Wanderson

Personal information
- Full name: Wanderson Pereira Rodrigues
- Date of birth: 6 October 1980 (age 45)
- Place of birth: Ji-Paraná, Brazil
- Height: 1.81 m (5 ft 11 in)
- Position: Midfielder

Team information
- Current team: Ji-Paraná

Youth career
- Ji-Paraná

Senior career*
- Years: Team / Apps / (Gls)
- 1997–1999: Ji-Paraná
- 2000: Prudentópolis
- 2001: Toledo
- 2002: Grêmio Maringá
- 2003–2004: União Cacoalense
- 2005–2009: Ulbra Ji-Paraná
- 2009: Canoas
- 2009: Ariquemes
- 2009: Genus
- 2010: São Luiz / 0 / (0)
- 2011: Pelotas / 0 / (0)
- 2011: Vilhena
- 2012–2015: Chapecoense / 93 / (3)
- 2016–2017: Juventude / 21 / (0)
- 2018: Real Ariquemes / 4 / (0)
- 2016–: Ji-Paraná

= Wanderson (footballer, born 1980) =

Brazilian footballer

Wanderson Pereira Rodrigues (born 6 October 1980), colloquially known as Wanderson, is a Brazilian footballer who plays for Ji-Paraná as a midfielder.

==Career==
Born in Ji-Paraná, Rondônia, Wanderson made his senior debuts with hometown's Ji-Paraná, being crowned champions of Campeonato Rondoniense while aged just 17. After three years in Paraná representing Prudentópolis, Toledo and Grêmio Maringá, he returned to his native state, signing for União Cacoalense.
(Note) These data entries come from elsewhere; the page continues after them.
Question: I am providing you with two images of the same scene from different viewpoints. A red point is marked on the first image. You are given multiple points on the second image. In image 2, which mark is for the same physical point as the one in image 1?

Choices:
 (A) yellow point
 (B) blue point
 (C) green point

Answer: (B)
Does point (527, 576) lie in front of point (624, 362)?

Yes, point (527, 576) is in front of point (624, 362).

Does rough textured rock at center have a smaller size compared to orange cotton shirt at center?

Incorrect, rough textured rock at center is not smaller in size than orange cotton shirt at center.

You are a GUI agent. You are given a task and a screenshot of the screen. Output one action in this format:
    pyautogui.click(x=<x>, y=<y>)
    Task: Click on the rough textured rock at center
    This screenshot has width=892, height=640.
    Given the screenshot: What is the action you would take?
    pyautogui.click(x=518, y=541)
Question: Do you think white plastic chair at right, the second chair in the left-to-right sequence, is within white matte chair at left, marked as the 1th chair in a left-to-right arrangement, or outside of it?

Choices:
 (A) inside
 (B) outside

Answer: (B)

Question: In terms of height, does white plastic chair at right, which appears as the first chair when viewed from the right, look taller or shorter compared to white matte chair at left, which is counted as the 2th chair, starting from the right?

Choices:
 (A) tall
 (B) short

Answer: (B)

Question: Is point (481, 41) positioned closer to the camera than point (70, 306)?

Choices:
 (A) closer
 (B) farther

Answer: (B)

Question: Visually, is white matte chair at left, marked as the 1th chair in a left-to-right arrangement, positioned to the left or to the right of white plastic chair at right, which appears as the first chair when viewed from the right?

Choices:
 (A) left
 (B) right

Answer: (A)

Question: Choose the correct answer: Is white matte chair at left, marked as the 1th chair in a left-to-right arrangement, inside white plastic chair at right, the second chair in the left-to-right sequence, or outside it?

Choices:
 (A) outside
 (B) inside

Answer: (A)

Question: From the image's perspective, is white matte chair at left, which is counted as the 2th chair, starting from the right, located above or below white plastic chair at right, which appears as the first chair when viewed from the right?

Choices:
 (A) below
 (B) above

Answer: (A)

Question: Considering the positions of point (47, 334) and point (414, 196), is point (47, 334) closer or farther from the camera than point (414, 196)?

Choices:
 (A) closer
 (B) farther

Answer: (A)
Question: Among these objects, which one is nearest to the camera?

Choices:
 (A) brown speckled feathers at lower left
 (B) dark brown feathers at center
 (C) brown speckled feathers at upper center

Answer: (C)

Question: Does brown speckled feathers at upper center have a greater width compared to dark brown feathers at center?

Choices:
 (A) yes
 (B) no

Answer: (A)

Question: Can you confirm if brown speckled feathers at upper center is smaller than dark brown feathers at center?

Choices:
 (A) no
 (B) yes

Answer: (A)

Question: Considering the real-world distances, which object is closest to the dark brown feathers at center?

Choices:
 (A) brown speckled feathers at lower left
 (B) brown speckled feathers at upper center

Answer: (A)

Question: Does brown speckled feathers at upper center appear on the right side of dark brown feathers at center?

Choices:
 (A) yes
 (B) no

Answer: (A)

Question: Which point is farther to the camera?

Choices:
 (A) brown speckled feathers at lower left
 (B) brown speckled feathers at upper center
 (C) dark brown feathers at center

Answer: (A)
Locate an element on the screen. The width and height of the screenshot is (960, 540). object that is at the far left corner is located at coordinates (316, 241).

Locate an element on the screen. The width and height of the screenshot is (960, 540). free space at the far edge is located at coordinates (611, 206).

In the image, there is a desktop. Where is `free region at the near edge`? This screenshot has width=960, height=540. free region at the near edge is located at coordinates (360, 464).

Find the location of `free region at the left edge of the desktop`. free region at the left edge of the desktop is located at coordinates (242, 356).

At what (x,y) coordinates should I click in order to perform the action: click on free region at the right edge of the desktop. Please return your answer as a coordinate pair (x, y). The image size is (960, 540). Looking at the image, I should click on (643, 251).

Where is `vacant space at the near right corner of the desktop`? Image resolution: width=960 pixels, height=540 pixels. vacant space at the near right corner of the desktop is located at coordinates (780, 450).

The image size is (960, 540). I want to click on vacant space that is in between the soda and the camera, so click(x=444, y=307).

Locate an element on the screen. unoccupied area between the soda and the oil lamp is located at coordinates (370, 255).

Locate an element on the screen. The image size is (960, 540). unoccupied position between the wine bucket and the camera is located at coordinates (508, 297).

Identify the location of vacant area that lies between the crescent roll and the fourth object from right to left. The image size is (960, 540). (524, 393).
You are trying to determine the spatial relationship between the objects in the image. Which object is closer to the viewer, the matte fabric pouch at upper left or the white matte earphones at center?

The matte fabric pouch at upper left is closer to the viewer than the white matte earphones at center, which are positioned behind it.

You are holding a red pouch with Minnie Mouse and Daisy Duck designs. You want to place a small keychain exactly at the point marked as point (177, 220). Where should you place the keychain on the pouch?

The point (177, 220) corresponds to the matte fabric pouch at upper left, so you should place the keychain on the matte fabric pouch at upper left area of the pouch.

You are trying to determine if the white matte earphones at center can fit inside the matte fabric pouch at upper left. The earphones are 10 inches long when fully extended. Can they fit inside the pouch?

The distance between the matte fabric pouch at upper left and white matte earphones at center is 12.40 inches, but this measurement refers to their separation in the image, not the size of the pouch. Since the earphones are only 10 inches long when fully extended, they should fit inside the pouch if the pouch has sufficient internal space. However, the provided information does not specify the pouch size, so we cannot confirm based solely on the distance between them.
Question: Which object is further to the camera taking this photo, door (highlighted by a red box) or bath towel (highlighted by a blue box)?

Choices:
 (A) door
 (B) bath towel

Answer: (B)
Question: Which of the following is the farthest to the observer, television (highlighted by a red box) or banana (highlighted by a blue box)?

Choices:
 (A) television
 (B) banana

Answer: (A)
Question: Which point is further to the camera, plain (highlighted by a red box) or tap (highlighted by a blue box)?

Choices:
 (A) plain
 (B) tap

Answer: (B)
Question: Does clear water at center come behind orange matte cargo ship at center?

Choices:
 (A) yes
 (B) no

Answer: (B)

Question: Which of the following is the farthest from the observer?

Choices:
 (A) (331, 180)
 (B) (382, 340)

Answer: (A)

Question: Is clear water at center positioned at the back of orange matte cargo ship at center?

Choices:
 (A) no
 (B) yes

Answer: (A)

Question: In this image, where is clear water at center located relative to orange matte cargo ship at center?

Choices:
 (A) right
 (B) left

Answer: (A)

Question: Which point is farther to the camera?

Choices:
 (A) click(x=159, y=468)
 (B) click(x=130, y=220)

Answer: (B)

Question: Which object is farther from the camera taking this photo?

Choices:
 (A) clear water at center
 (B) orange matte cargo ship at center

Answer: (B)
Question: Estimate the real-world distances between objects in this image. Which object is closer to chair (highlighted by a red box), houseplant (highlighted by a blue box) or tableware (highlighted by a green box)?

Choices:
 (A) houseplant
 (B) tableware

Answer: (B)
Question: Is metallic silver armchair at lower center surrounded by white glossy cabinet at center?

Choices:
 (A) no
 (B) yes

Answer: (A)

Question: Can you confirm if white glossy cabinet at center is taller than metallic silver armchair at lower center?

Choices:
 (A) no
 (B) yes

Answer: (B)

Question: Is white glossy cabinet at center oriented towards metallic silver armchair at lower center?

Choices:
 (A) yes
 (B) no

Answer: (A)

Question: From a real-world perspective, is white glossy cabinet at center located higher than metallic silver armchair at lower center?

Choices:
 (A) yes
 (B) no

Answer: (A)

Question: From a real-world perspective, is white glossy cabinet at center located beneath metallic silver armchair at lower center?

Wanderson rotated through clubs in the same state, and moved to Rio Grande do Sul with São Luiz in 2010. On 29 November 2010 he moved to Pelotas, but left the club on 26 April of the following year, moving to Vilhena.

On 7 December 2011 Wanderson joined Chapecoense, in Série C. After achieving promotion to Série B in 2012, and made his professional debut on 24 May 2013, starting and scoring the third in a 4–1 away win against Boa Esporte.

Wanderson appeared in 30 matches and scored two goals during the campaign, with his side being promoted to Série A for the first time ever. He made his top level debut on 19 April 2014, playing the full 90 minutes in a 0–0 home draw against Coritiba.